§ **WHAT THE TASK ASKS**:
Collect every line in the records below that contains the string "Affrico".

Page images and their extracted text:
*** Begin section ***

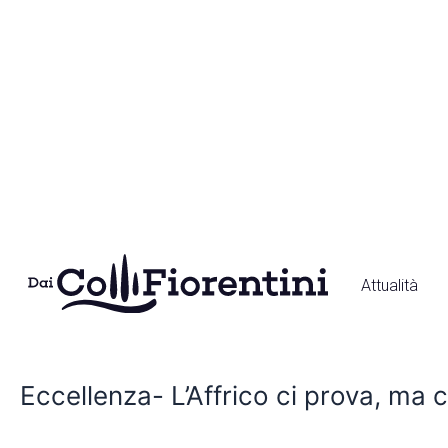
Vai
Paginazione
al
articoli
contenuto
Attualità
Eccellenza-
L’Affrico
Eccellenza- L’Affrico ci prova, ma c
ci
prova,
ma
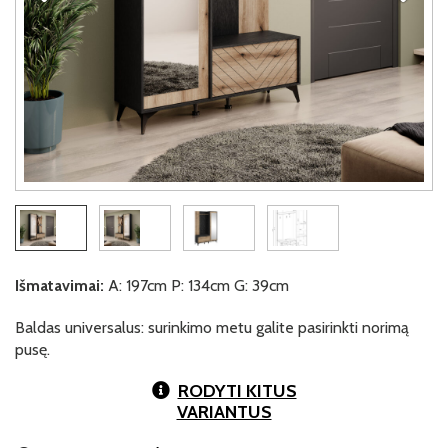
Išmatavimai:
A: 197cm P: 134cm G: 39cm
Baldas universalus: surinkimo metu galite pasirinkti norimą
pusę.
RODYTI KITUS
VARIANTUS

*** End section ***

§ **SOLUTION FOR THIS EXERCISE**:
L’Affrico
Eccellenza- L’Affrico ci prova, ma c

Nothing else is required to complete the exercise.